- [WHAT YOU ARE ASKED TO DO] Write out each line of the listing below, character for character and in the same order.

*** Opening LISTED RECORDS ***

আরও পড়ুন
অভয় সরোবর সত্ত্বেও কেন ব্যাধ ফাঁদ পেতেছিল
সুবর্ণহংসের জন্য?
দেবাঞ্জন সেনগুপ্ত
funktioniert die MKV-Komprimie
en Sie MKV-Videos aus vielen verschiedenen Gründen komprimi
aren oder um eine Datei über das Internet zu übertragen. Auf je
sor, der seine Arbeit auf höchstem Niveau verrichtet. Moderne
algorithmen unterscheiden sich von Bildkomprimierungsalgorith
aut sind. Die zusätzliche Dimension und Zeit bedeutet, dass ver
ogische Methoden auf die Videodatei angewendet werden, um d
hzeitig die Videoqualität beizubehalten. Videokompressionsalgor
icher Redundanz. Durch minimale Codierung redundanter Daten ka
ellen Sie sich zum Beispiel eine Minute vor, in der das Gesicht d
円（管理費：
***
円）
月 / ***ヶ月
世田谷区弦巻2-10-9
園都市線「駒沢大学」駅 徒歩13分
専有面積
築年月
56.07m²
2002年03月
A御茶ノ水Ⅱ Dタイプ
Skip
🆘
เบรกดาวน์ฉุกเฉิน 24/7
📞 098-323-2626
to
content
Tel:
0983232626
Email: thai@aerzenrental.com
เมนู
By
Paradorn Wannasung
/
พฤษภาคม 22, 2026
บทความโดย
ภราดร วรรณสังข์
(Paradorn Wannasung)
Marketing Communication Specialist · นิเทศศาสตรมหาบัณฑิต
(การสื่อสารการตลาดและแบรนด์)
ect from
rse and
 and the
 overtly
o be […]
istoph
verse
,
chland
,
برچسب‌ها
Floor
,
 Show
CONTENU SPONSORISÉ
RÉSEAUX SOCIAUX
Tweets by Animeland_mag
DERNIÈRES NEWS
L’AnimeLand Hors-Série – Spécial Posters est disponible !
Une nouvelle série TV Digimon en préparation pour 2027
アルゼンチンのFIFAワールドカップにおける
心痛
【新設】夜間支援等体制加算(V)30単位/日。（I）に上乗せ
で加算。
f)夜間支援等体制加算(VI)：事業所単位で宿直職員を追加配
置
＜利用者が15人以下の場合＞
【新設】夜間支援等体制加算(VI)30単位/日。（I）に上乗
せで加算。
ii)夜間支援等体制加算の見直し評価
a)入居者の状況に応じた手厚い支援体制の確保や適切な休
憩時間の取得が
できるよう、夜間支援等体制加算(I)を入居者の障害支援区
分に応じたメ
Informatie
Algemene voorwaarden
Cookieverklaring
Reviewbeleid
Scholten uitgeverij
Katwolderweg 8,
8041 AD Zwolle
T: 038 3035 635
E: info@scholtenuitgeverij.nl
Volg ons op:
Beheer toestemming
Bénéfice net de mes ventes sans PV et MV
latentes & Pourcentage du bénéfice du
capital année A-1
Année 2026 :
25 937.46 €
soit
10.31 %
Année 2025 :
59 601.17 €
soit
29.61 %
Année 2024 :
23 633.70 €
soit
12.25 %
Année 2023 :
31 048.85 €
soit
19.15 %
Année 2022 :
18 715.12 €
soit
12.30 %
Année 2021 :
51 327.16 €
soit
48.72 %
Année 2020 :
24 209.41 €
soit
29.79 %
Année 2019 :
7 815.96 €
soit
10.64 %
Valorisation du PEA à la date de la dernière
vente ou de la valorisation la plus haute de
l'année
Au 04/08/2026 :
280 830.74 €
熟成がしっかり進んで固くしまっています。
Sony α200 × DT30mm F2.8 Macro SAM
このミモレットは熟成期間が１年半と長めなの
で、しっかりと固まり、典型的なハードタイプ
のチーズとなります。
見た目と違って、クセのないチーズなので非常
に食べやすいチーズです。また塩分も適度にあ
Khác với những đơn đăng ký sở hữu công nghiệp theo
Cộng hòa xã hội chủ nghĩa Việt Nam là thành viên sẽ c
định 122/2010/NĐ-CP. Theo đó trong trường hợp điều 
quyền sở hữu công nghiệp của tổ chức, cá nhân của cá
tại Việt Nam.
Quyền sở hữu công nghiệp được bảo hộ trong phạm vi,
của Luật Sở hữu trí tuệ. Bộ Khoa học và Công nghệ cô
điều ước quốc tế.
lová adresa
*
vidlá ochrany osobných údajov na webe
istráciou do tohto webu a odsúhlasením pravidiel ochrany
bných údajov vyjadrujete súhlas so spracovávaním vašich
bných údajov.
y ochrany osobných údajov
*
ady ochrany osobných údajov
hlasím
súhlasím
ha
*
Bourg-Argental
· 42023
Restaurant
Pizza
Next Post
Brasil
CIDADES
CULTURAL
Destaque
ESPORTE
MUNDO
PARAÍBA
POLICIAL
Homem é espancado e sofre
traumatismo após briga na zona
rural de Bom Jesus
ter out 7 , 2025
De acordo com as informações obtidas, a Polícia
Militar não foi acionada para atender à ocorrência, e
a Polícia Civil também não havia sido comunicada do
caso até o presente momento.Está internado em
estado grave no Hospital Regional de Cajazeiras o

*** Closing LISTED RECORDS ***

- [EXERCISE SOLUTION]
আরও পড়ুন
অভয় সরোবর সত্ত্বেও কেন ব্যাধ ফাঁদ পেতেছিল
সুবর্ণহংসের জন্য?
দেবাঞ্জন সেনগুপ্ত
funktioniert die MKV-Komprimie
en Sie MKV-Videos aus vielen verschiedenen Gründen komprimi
aren oder um eine Datei über das Internet zu übertragen. Auf je
sor, der seine Arbeit auf höchstem Niveau verrichtet. Moderne
algorithmen unterscheiden sich von Bildkomprimierungsalgorith
aut sind. Die zusätzliche Dimension und Zeit bedeutet, dass ver
ogische Methoden auf die Videodatei angewendet werden, um d
hzeitig die Videoqualität beizubehalten. Videokompressionsalgor
icher Redundanz. Durch minimale Codierung redundanter Daten ka
ellen Sie sich zum Beispiel eine Minute vor, in der das Gesicht d
円（管理費：
***
円）
月 / ***ヶ月
世田谷区弦巻2-10-9
園都市線「駒沢大学」駅 徒歩13分
専有面積
築年月
56.07m²
2002年03月
A御茶ノ水Ⅱ Dタイプ
Skip
🆘
เบรกดาวน์ฉุกเฉิน 24/7
📞 098-323-2626
to
content
Tel:
0983232626
Email: thai@aerzenrental.com
เมนู
By
Paradorn Wannasung
/
พฤษภาคม 22, 2026
บทความโดย
ภราดร วรรณสังข์
(Paradorn Wannasung)
Marketing Communication Specialist · นิเทศศาสตรมหาบัณฑิต
(การสื่อสารการตลาดและแบรนด์)
ect from
rse and
 and the
 overtly
o be […]
istoph
verse
,
chland
,
برچسب‌ها
Floor
,
 Show
CONTENU SPONSORISÉ
RÉSEAUX SOCIAUX
Tweets by Animeland_mag
DERNIÈRES NEWS
L’AnimeLand Hors-Série – Spécial Posters est disponible !
Une nouvelle série TV Digimon en préparation pour 2027
アルゼンチンのFIFAワールドカップにおける
心痛
【新設】夜間支援等体制加算(V)30単位/日。（I）に上乗せ
で加算。
f)夜間支援等体制加算(VI)：事業所単位で宿直職員を追加配
置
＜利用者が15人以下の場合＞
【新設】夜間支援等体制加算(VI)30単位/日。（I）に上乗
せで加算。
ii)夜間支援等体制加算の見直し評価
a)入居者の状況に応じた手厚い支援体制の確保や適切な休
憩時間の取得が
できるよう、夜間支援等体制加算(I)を入居者の障害支援区
分に応じたメ
Informatie
Algemene voorwaarden
Cookieverklaring
Reviewbeleid
Scholten uitgeverij
Katwolderweg 8,
8041 AD Zwolle
T: 038 3035 635
E: info@scholtenuitgeverij.nl
Volg ons op:
Beheer toestemming
Bénéfice net de mes ventes sans PV et MV
latentes & Pourcentage du bénéfice du
capital année A-1
Année 2026 :
25 937.46 €
soit
10.31 %
Année 2025 :
59 601.17 €
soit
29.61 %
Année 2024 :
23 633.70 €
soit
12.25 %
Année 2023 :
31 048.85 €
soit
19.15 %
Année 2022 :
18 715.12 €
soit
12.30 %
Année 2021 :
51 327.16 €
soit
48.72 %
Année 2020 :
24 209.41 €
soit
29.79 %
Année 2019 :
7 815.96 €
soit
10.64 %
Valorisation du PEA à la date de la dernière
vente ou de la valorisation la plus haute de
l'année
Au 04/08/2026 :
280 830.74 €
熟成がしっかり進んで固くしまっています。
Sony α200 × DT30mm F2.8 Macro SAM
このミモレットは熟成期間が１年半と長めなの
で、しっかりと固まり、典型的なハードタイプ
のチーズとなります。
見た目と違って、クセのないチーズなので非常
に食べやすいチーズです。また塩分も適度にあ
Khác với những đơn đăng ký sở hữu công nghiệp theo
Cộng hòa xã hội chủ nghĩa Việt Nam là thành viên sẽ c
định 122/2010/NĐ-CP. Theo đó trong trường hợp điều 
quyền sở hữu công nghiệp của tổ chức, cá nhân của cá
tại Việt Nam.
Quyền sở hữu công nghiệp được bảo hộ trong phạm vi,
của Luật Sở hữu trí tuệ. Bộ Khoa học và Công nghệ cô
điều ước quốc tế.
lová adresa
*
vidlá ochrany osobných údajov na webe
istráciou do tohto webu a odsúhlasením pravidiel ochrany
bných údajov vyjadrujete súhlas so spracovávaním vašich
bných údajov.
y ochrany osobných údajov
*
ady ochrany osobných údajov
hlasím
súhlasím
ha
*
Bourg-Argental
· 42023
Restaurant
Pizza
Next Post
Brasil
CIDADES
CULTURAL
Destaque
ESPORTE
MUNDO
PARAÍBA
POLICIAL
Homem é espancado e sofre
traumatismo após briga na zona
rural de Bom Jesus
ter out 7 , 2025
De acordo com as informações obtidas, a Polícia
Militar não foi acionada para atender à ocorrência, e
a Polícia Civil também não havia sido comunicada do
caso até o presente momento.Está internado em
estado grave no Hospital Regional de Cajazeiras o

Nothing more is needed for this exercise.